Obwohl Schweden für seine fast 100.000 Seen bekannt ist, von denen 378 größer als zehn Quadratkilometer sind, obwohl das Land 119 Flüsse, 250 kleine Gletscher und unzählige Bäche hat, lagert auch hier das meiste Süßwasser unter der Erde. Von allen Grundwasserleitern sind die in den uralten Gesteinen des Archäozoikums, aus denen die „Grundplatte“ des Landes besteht, am weitesten verbreitet. Quellen und Brunnen über diesen Gesteinsarten liefern selten mehr als 1 l/s und versorgen allenfalls einzelne Haushalte. Die wichtigsten Grundwasserleiter befinden sich in fluvioglazialen Sand- und Kiesablagerungen, die durch erodierendes Gletscherschmelzwasser entstanden sind. Obwohl sie nur kleinere Gebiete einnehmen, wird aus diesen Ressourcen der überwiegende Teil der schwedischen Bevölkerung mit Trinkwasser versorgt. Moränenmaterial findet man als weiteren Porengrundwasserleiter auf etwa 75 % des Staatsgebietes. Die Ergiebigkeit dieser Ablagerungen kann recht hoch sein, doch werden auch mit Wasser zumeist nur einzelne Haushalte versorgt. Die Porengrundwasserleiter im Sedimentgestein Südschwedens nehmen ebenso wie Karstgrundwasser nur kleine Flächen ein.

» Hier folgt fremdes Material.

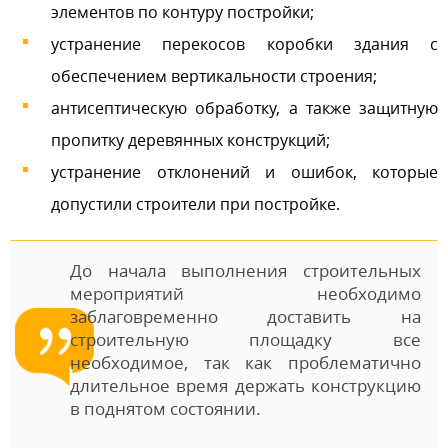
элементов по контуру постройки;
устранение перекосов коробки здания с
обеспечением вертикальности строения;
антисептическую обработку, а также защитную
пропитку деревянных конструкций;
устранение отклонений и ошибок, которые
допустили строители при постройке.
До начала выполнения строительных
мероприятий необходимо
заблаговременно доставить на
строительную площадку все
необходимое, так как проблематично
длительное время держать конструкцию
в поднятом состоянии.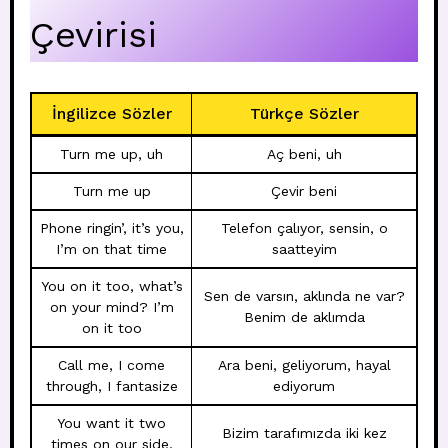
Çevirisi
İngilizce Sözler
Türkçe Sözler
Turn me up, uh
Aç beni, uh
Turn me up
Çevir beni
Phone ringin’, it’s you,
Telefon çalıyor, sensin, o
I’m on that time
saatteyim
You on it too, what’s
Sen de varsın, aklında ne var?
on your mind? I’m
Benim de aklımda
on it too
Call me, I come
Ara beni, geliyorum, hayal
through, I fantasize
ediyorum
You want it two
Bizim tarafımızda iki kez
times on our side,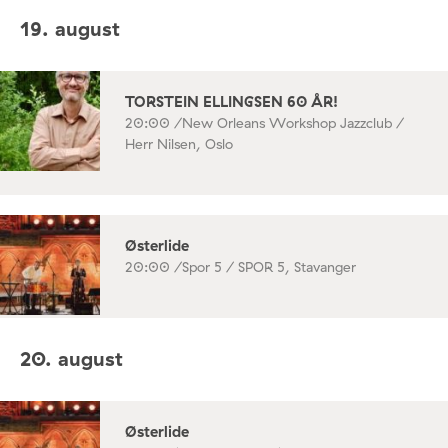
19. august
TORSTEIN ELLINGSEN 60 ÅR!
20:00 /
New Orleans Workshop Jazzclub /
Herr Nilsen, Oslo
Østerlide
20:00 /
Spor 5 / SPOR 5, Stavanger
20. august
Østerlide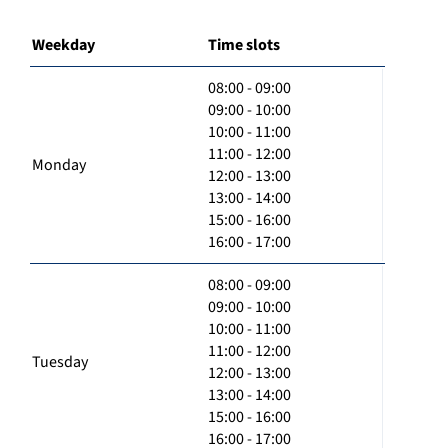
Weekday
Time slots
08:00 - 09:00
09:00 - 10:00
10:00 - 11:00
11:00 - 12:00
Monday
12:00 - 13:00
13:00 - 14:00
15:00 - 16:00
16:00 - 17:00
08:00 - 09:00
09:00 - 10:00
10:00 - 11:00
11:00 - 12:00
Tuesday
12:00 - 13:00
13:00 - 14:00
15:00 - 16:00
16:00 - 17:00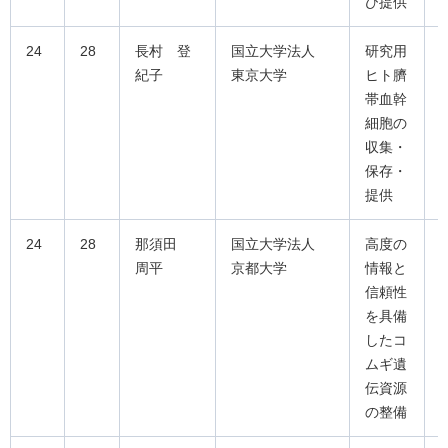
び提供
24
28
長村 登
国立大学法人
研究用
紀子
東京大学
ヒト臍
帯血幹
細胞の
収集・
保存・
提供
24
28
那須田
国立大学法人
高度の
周平
京都大学
情報と
信頼性
を具備
したコ
ムギ遺
伝資源
の整備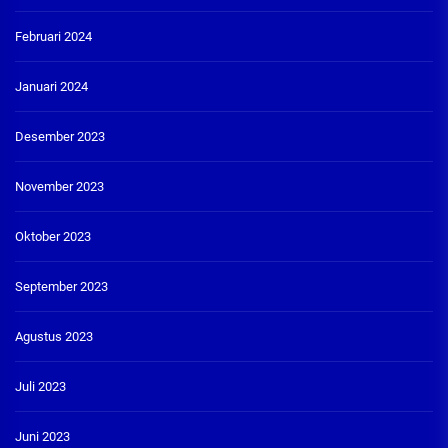
Februari 2024
Januari 2024
Desember 2023
November 2023
Oktober 2023
September 2023
Agustus 2023
Juli 2023
Juni 2023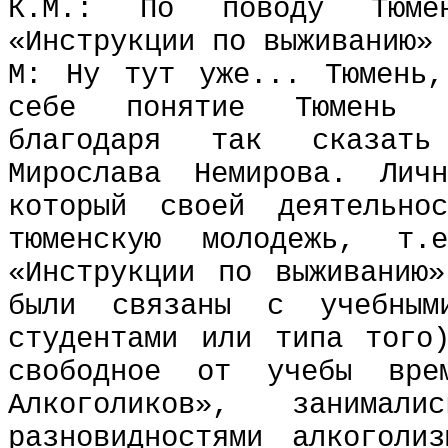
К.М.: По поводу Тюме
«Инструкции по выживанию»
М: Ну тут уже... Тюмень,
себе понятие Тюмень в
благодаря так сказать
Мирослава Немирова. Лич
который своей деятельно
тюменскую молодежь, т.е
«Инструкции по выживанию
были связаны с учебным
студентами или типа того
свободное от учебы вре
Алкоголиков», занима
разновидностями алкоголи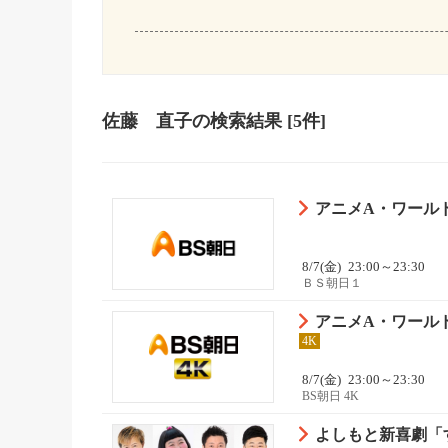
佐藤 直子
の検索結果
[5件]
アニメA・ワール
8/7(金)
23:00～23:30
ＢＳ朝日１
アニメA・ワール
4K
8/7(金)
23:00～23:30
BS朝日 4K
よしもと新喜劇「す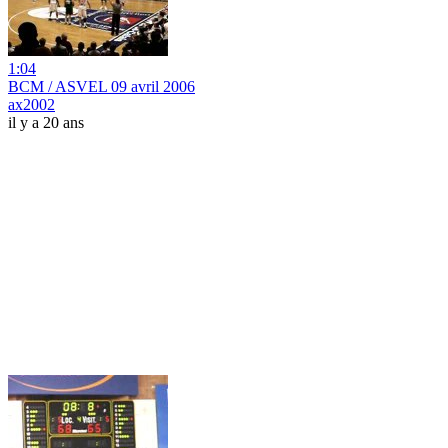
1:04
BCM / ASVEL 09 avril 2006
ax2002
il y a 20 ans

Wegen der durchschnittlich geringen Dichte von Besiedlung, Industrie und landwirtschaftlicher Nutzung weist das Grundwasser wenig Schadstoffe auf. Selbst Oberflächenwasser ist in vielen Gegenden Schwedens so wenig belastet, dass es ohne größere Aufbereitung zur Trinkwasserversorgung herangezogen werden kann. Allerdings neigt das Wasser in den karbonatarmen geologischen Formationen Schwedens zur Versauerung (pH-Werte ≤ 5,5). Dazu kann natürliche Verwitterung beitragen, etwa von Pyrit, das unter Mitwirkung von Bakterien Sulfate sowie Eisen- und Wasserstoffionen freisetzt. Die wiederum lösen in Gesteinen enthaltene Schwermetalle. Eine der wesentlichen Ursache für die Versauerung sind in Schweden allerdings schwache organische Säuren, vor allem die Huminsäuren aus Mooren und anmoorigen Gebieten, die man bei vielen Oberflächengewässer an ihrer dunklen Färbung erkennt.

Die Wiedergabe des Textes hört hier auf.